> **Task objective**: Copy out every one of these lines word for word, in the same order, changing nothing.

━━━ Provided data ━━━

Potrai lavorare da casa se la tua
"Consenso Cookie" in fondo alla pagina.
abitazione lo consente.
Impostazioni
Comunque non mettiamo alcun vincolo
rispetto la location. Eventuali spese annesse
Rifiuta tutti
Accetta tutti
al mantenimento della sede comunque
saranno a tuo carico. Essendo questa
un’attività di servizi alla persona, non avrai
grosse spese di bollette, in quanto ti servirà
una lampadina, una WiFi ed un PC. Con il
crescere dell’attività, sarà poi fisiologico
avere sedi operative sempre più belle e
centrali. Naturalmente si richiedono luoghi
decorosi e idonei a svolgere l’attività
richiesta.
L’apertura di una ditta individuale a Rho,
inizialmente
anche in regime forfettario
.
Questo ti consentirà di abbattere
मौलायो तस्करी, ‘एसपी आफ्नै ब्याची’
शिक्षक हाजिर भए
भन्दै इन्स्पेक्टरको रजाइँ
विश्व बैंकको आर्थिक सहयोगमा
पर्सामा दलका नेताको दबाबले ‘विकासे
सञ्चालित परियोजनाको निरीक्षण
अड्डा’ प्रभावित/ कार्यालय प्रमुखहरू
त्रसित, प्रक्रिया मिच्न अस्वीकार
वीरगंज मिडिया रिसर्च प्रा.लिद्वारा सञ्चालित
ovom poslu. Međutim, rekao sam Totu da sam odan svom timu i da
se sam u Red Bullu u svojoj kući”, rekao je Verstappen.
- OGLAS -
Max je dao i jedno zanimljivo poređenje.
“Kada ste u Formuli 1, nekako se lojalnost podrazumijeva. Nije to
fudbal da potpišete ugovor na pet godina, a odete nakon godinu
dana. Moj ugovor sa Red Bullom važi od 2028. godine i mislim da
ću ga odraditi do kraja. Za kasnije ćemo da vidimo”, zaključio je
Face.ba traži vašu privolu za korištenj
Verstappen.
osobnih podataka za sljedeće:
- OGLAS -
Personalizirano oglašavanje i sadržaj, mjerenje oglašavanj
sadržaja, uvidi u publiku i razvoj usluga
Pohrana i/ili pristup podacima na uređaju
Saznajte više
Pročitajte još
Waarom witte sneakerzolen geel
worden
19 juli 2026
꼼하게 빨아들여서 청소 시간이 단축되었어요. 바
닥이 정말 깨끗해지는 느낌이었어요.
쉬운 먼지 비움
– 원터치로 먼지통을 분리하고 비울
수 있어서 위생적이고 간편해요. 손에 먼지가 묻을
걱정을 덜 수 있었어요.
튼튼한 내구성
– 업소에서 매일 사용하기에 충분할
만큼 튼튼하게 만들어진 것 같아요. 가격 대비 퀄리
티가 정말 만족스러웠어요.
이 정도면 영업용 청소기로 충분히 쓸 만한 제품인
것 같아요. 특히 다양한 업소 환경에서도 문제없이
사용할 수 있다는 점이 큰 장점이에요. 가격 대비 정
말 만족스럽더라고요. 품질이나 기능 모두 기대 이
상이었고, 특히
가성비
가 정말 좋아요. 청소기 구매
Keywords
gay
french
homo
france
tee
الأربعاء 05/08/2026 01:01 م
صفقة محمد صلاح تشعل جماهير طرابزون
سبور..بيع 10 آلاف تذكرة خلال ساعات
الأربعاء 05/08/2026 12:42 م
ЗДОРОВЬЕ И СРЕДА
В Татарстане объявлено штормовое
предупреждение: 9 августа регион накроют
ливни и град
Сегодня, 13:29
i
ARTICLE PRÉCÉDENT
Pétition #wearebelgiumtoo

━━━

> **Result for this task**:
Potrai lavorare da casa se la tua
"Consenso Cookie" in fondo alla pagina.
abitazione lo consente.
Impostazioni
Comunque non mettiamo alcun vincolo
rispetto la location. Eventuali spese annesse
Rifiuta tutti
Accetta tutti
al mantenimento della sede comunque
saranno a tuo carico. Essendo questa
un’attività di servizi alla persona, non avrai
grosse spese di bollette, in quanto ti servirà
una lampadina, una WiFi ed un PC. Con il
crescere dell’attività, sarà poi fisiologico
avere sedi operative sempre più belle e
centrali. Naturalmente si richiedono luoghi
decorosi e idonei a svolgere l’attività
richiesta.
L’apertura di una ditta individuale a Rho,
inizialmente
anche in regime forfettario
.
Questo ti consentirà di abbattere
मौलायो तस्करी, ‘एसपी आफ्नै ब्याची’
शिक्षक हाजिर भए
भन्दै इन्स्पेक्टरको रजाइँ
विश्व बैंकको आर्थिक सहयोगमा
पर्सामा दलका नेताको दबाबले ‘विकासे
सञ्चालित परियोजनाको निरीक्षण
अड्डा’ प्रभावित/ कार्यालय प्रमुखहरू
त्रसित, प्रक्रिया मिच्न अस्वीकार
वीरगंज मिडिया रिसर्च प्रा.लिद्वारा सञ्चालित
ovom poslu. Međutim, rekao sam Totu da sam odan svom timu i da
se sam u Red Bullu u svojoj kući”, rekao je Verstappen.
- OGLAS -
Max je dao i jedno zanimljivo poređenje.
“Kada ste u Formuli 1, nekako se lojalnost podrazumijeva. Nije to
fudbal da potpišete ugovor na pet godina, a odete nakon godinu
dana. Moj ugovor sa Red Bullom važi od 2028. godine i mislim da
ću ga odraditi do kraja. Za kasnije ćemo da vidimo”, zaključio je
Face.ba traži vašu privolu za korištenj
Verstappen.
osobnih podataka za sljedeće:
- OGLAS -
Personalizirano oglašavanje i sadržaj, mjerenje oglašavanj
sadržaja, uvidi u publiku i razvoj usluga
Pohrana i/ili pristup podacima na uređaju
Saznajte više
Pročitajte još
Waarom witte sneakerzolen geel
worden
19 juli 2026
꼼하게 빨아들여서 청소 시간이 단축되었어요. 바
닥이 정말 깨끗해지는 느낌이었어요.
쉬운 먼지 비움
– 원터치로 먼지통을 분리하고 비울
수 있어서 위생적이고 간편해요. 손에 먼지가 묻을
걱정을 덜 수 있었어요.
튼튼한 내구성
– 업소에서 매일 사용하기에 충분할
만큼 튼튼하게 만들어진 것 같아요. 가격 대비 퀄리
티가 정말 만족스러웠어요.
이 정도면 영업용 청소기로 충분히 쓸 만한 제품인
것 같아요. 특히 다양한 업소 환경에서도 문제없이
사용할 수 있다는 점이 큰 장점이에요. 가격 대비 정
말 만족스럽더라고요. 품질이나 기능 모두 기대 이
상이었고, 특히
가성비
가 정말 좋아요. 청소기 구매
Keywords
gay
french
homo
france
tee
الأربعاء 05/08/2026 01:01 م
صفقة محمد صلاح تشعل جماهير طرابزون
سبور..بيع 10 آلاف تذكرة خلال ساعات
الأربعاء 05/08/2026 12:42 م
ЗДОРОВЬЕ И СРЕДА
В Татарстане объявлено штормовое
предупреждение: 9 августа регион накроют
ливни и град
Сегодня, 13:29
i
ARTICLE PRÉCÉDENT
Pétition #wearebelgiumtoo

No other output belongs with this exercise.